Nachrichten

Fördern ohne Gieskanne – Pleon entwickelt elektronischen CSR- und Sponsoring-Filter

Berlin > Unternehmen werden immer häufiger von Vereinen und anderen gesellschaftlichen Gruppen um ein finanzielles Engagement für gemeinnützige Aufgaben gebeten. Der Kindergarten, die Freiwillige Feuerwehr, der Seniorensport – viele gesellschaftlich Aktive erleben den Rückgang von staatlichen Förderungen oder Spenden. Da ist es nahe liegend, einmal bei Unternehmen nachzufragen und diese an ihre Corporate Social Responsibility zu erinnern. Aber wonach soll ein Unternehmen nun entscheiden, welches Projekt und welchen Partner es unterstützt? Oder hilft die Gieskanne – um damit alle Anfrager ein bisschen zu fördern? Cornelius Winter ist Managing Partner bei der Pleon GmbH Berlin und kennt das Problem. Und Cornelius Winter zeichnet verantwortlich für eine aktuelle Entwicklung seines Hauses: Den CSR- und Sponsoring-Filter.

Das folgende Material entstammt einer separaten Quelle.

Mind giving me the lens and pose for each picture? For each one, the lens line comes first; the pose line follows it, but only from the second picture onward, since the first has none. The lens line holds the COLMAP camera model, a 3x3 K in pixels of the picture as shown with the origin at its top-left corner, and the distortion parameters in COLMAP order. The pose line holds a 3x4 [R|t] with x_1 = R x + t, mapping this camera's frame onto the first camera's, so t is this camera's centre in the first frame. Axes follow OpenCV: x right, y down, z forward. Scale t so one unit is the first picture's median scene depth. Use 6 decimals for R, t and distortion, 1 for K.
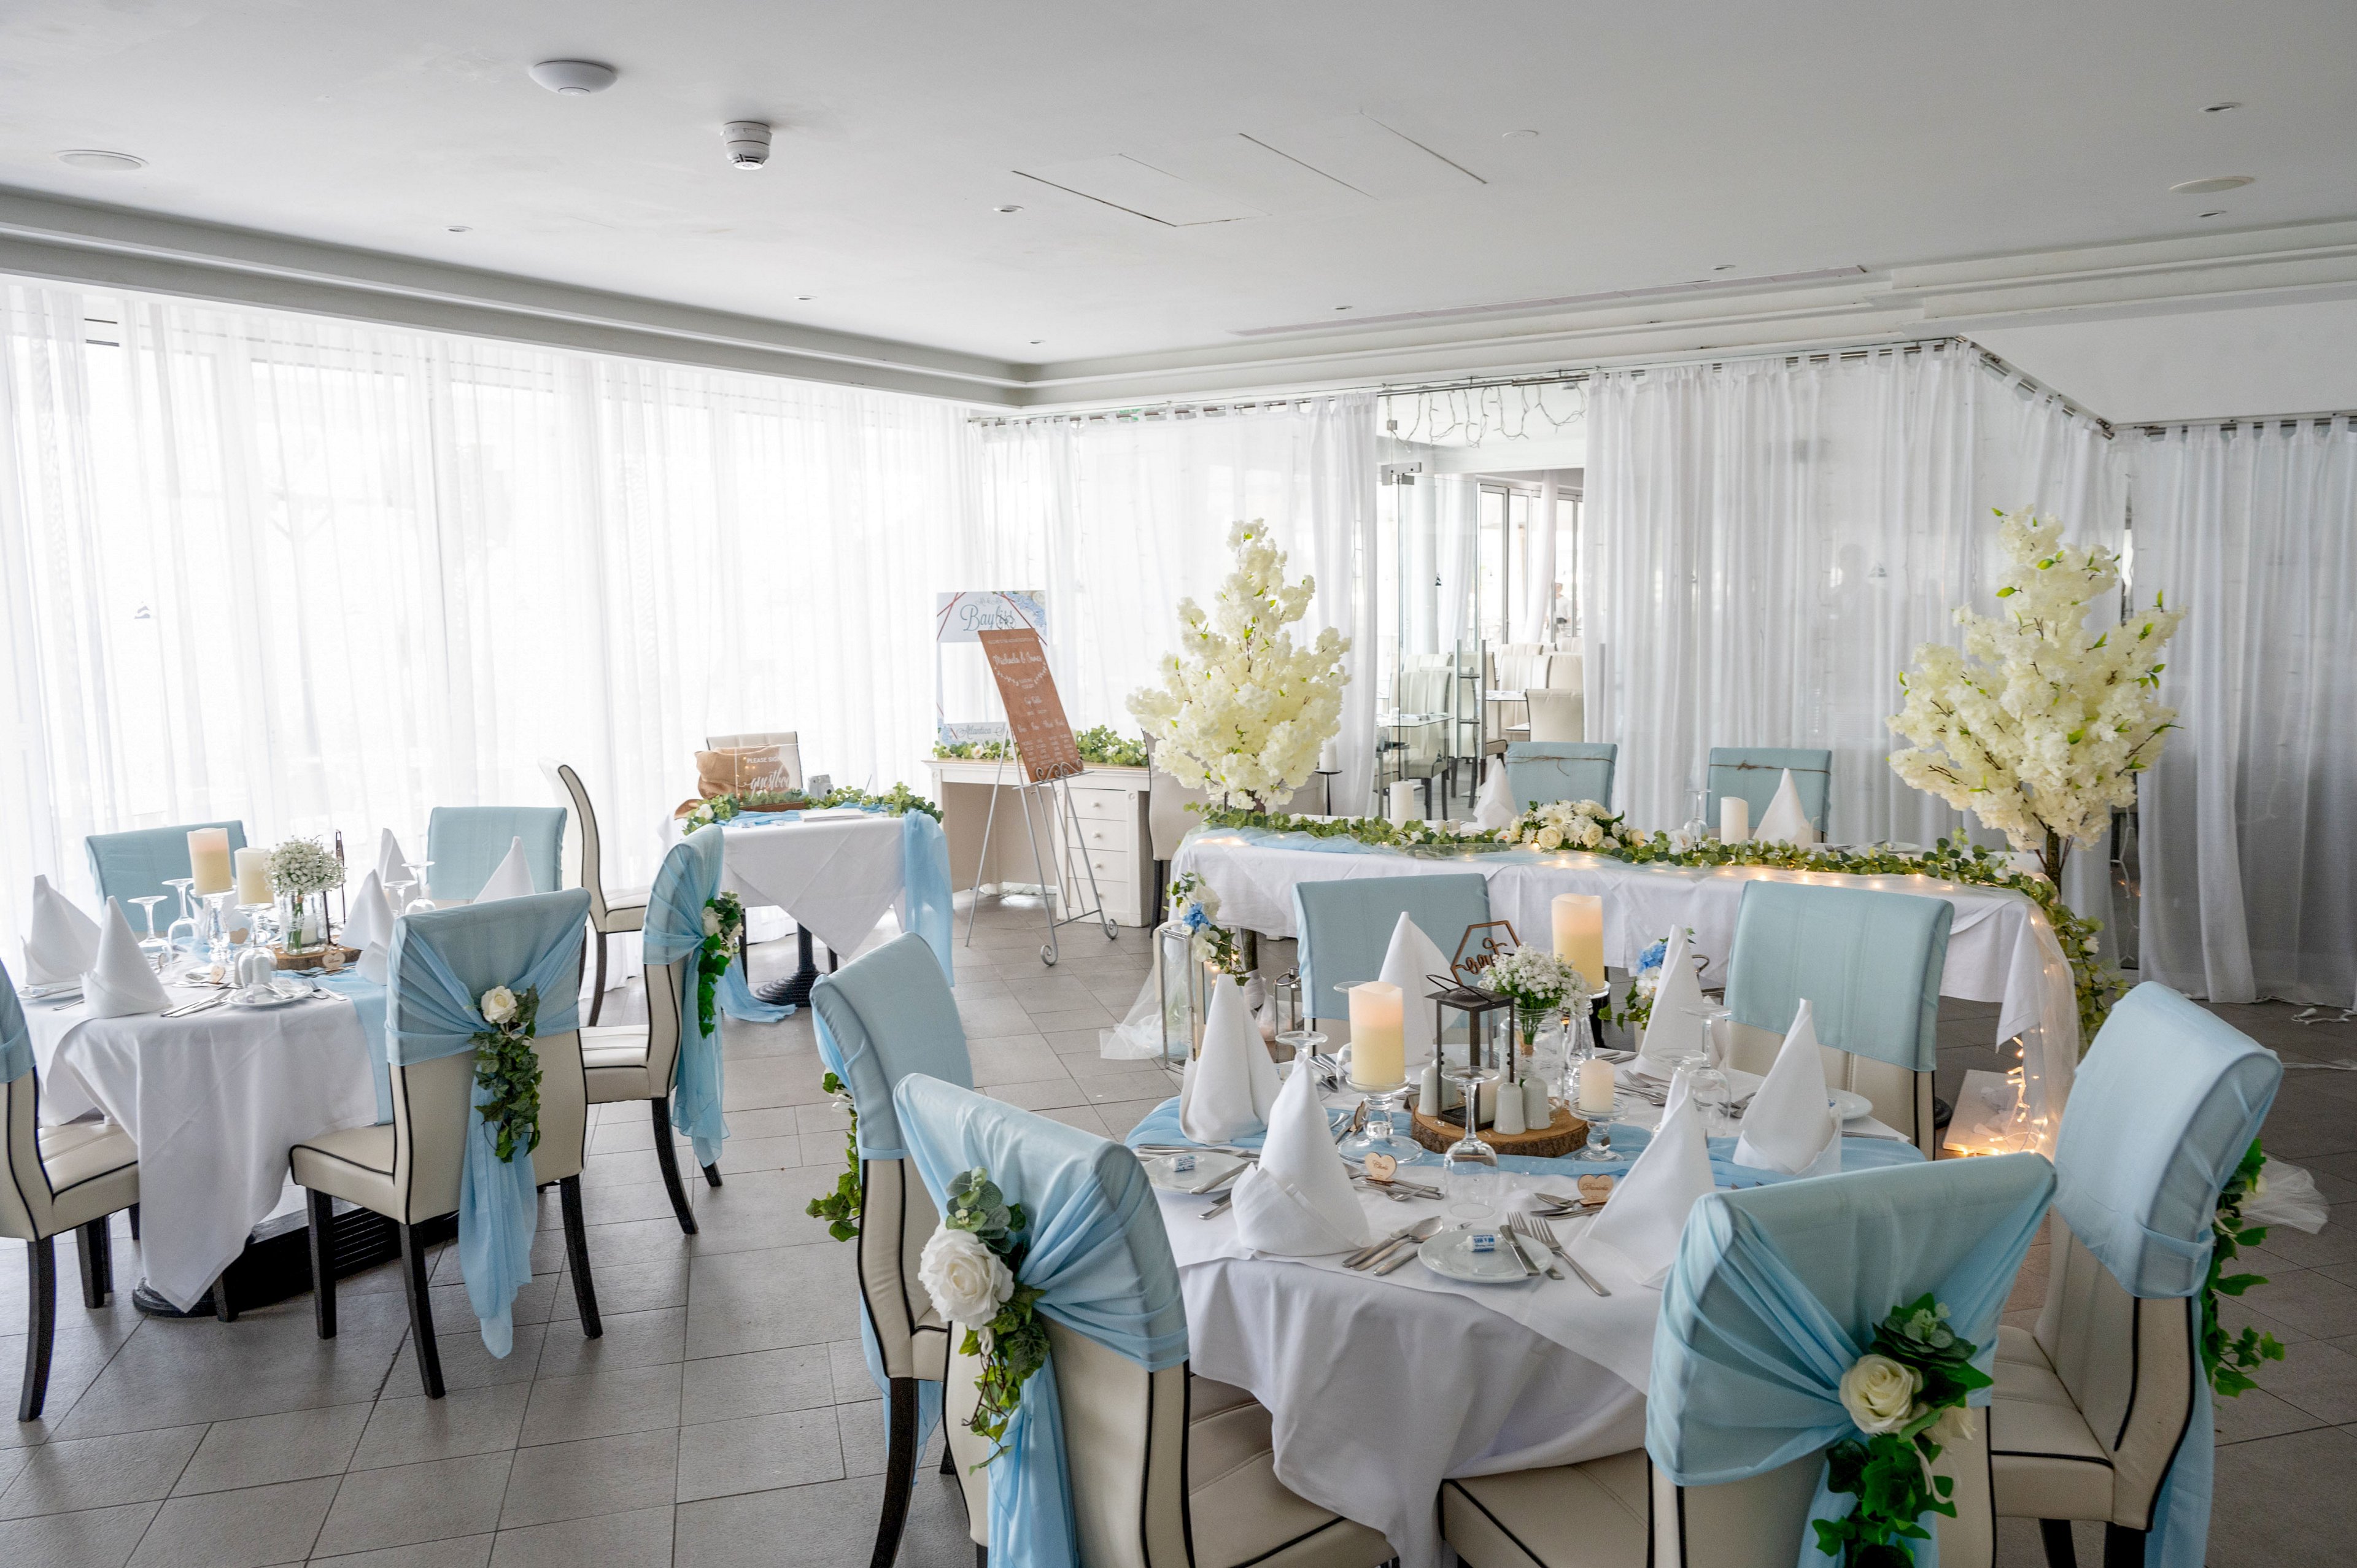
lens RADIAL K [[1198.0, 0, 1178.5], [0, 1198.0, 784.0], [0, 0, 1]] dist [0.001499, 0.000094]
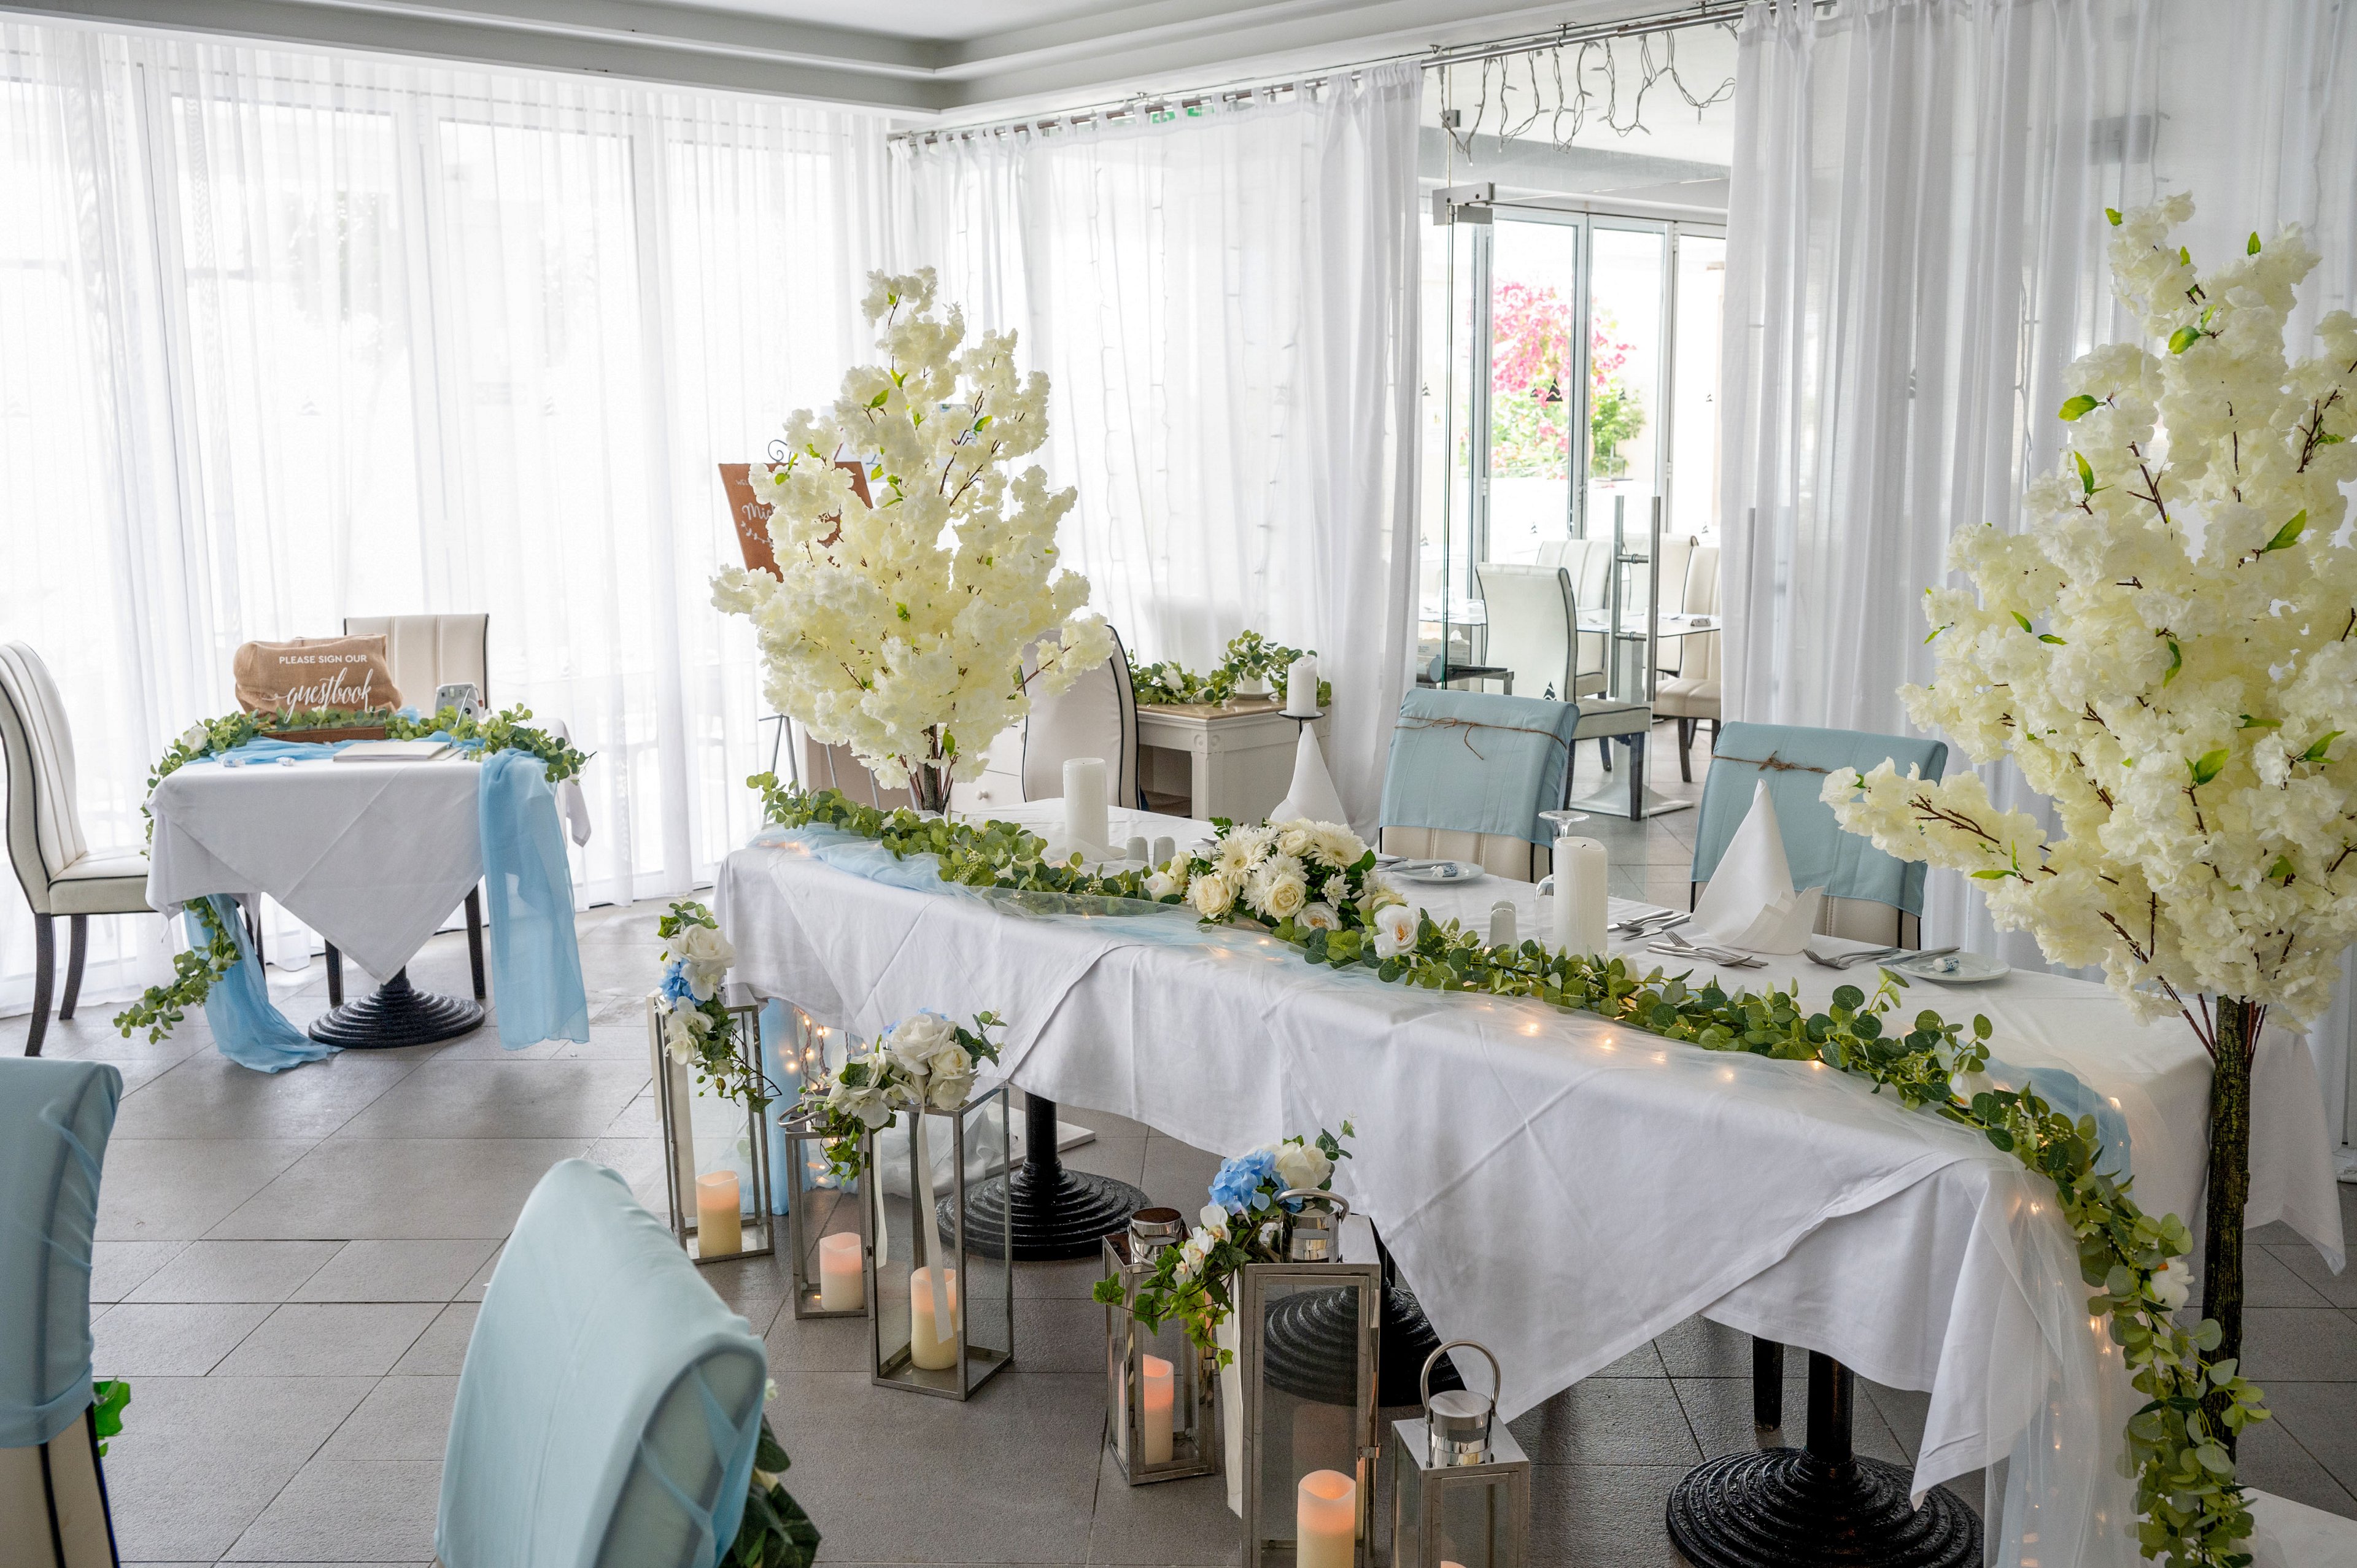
lens RADIAL K [[1687.3, 0, 1178.5], [0, 1687.3, 784.0], [0, 0, 1]] dist [-0.007078, -0.005446]
pose [[0.978065, 0.055689, -0.200717, 0.289440], [-0.044362, 0.997182, 0.060500, -0.029263], [0.203520, -0.050269, 0.977779, 0.205978]]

Das Tool ist eine Software, die in einer ein- bis dreimonatigen Implementierungsphase individuell gespeist und auf ein Unternehmen angepasst werden muss. Dann bietet er Filter ein verbindliches Entscheidungsraster für eine systematische Auswahl von Projekten. Der onlinebasierte Filter bietet eine einfach zu bedienende Benutzeroberfläche, auf der CSR- oder Sponsoring-Projekte eingegeben und anhand vorab definierter Kriterien bewertet werden können. Das Tool berücksichtigt individuell Strategie, Profil und Kernkompetenzen des Unternehmens ebenso wie grundlegende Aspekte von CSR- oder Sponsoring-Projekten. Dazu zählen zum Beispiel die Ansprache relevanter Zielgruppen, die Höhe des einzusetzenden Budgets oder der erwartete Einfluss auf Image- und Finanzwerte. Am Ende gibt der Filter eine Empfehlung zu Qualität und Zielführung des jeweiligen Projekts. Die Berater von Pleon helfen bei der Implementierung und zeigen, wie mit diesem Tool Zeit und andere Ressourcen eingespart werden können, ziehen sich dann aber aus dem Prozess zurück.

Ein Evaluationstool oder ein Hilfsmittel im Zusammenhang mit Ratings und Rankings ist der CSR- und Sponsoring-Filter nicht. Am Ende des Filterungsprozesses steht keine objektive und abschließende Bewertung, sondern der Filter gibt Kriterien und Empfehlungen vor, die dem CSR-Manager die Entscheidung erleichtern und ihm bei der Begründung seiner Entscheidung helfen.

Als eines der ersten Unternehmen hat der Pumpenhersteller Grundfos den Filter zur Auswahl von Sponsoringprojekten implementiert. Mitte 2009 wird die erste Bewertungsphase in diesem Unternehmen abgeschlossen sein. Ziel war es, den verantwortlichen Mitarbeitern verbindliche Auswahlkriterien zu geben und die vorhandenen Budgets gezielter einzusetzen.

Weitere Unternehmen werden folgen. Mit der Resonanz auf das neue Angebot und mit dem Presseecho ist Cornelius Winter jedenfalls zufrieden.